- MATERIAL FOR THE TASK
==============================

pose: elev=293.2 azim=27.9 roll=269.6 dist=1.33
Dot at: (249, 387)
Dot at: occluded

==============================

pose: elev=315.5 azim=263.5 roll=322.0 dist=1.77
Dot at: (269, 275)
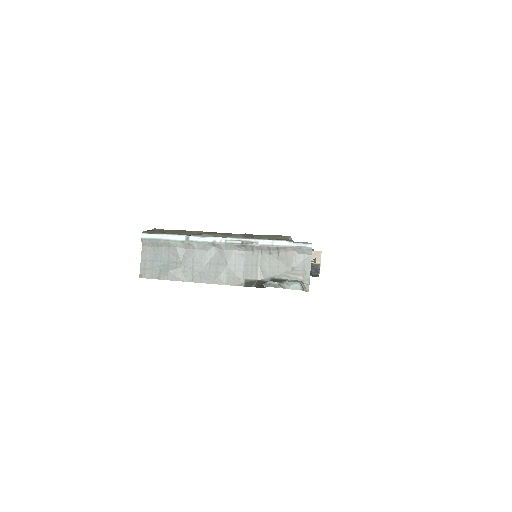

==============================

Transcribe the rows verbatim, starting with the line containing "pose: elev=315.5 azim=263.5" and going on through the line containing "Dot at: (269, 275)".

- OUTPUT FOR THIS EXERCISE
pose: elev=315.5 azim=263.5 roll=322.0 dist=1.77
Dot at: (269, 275)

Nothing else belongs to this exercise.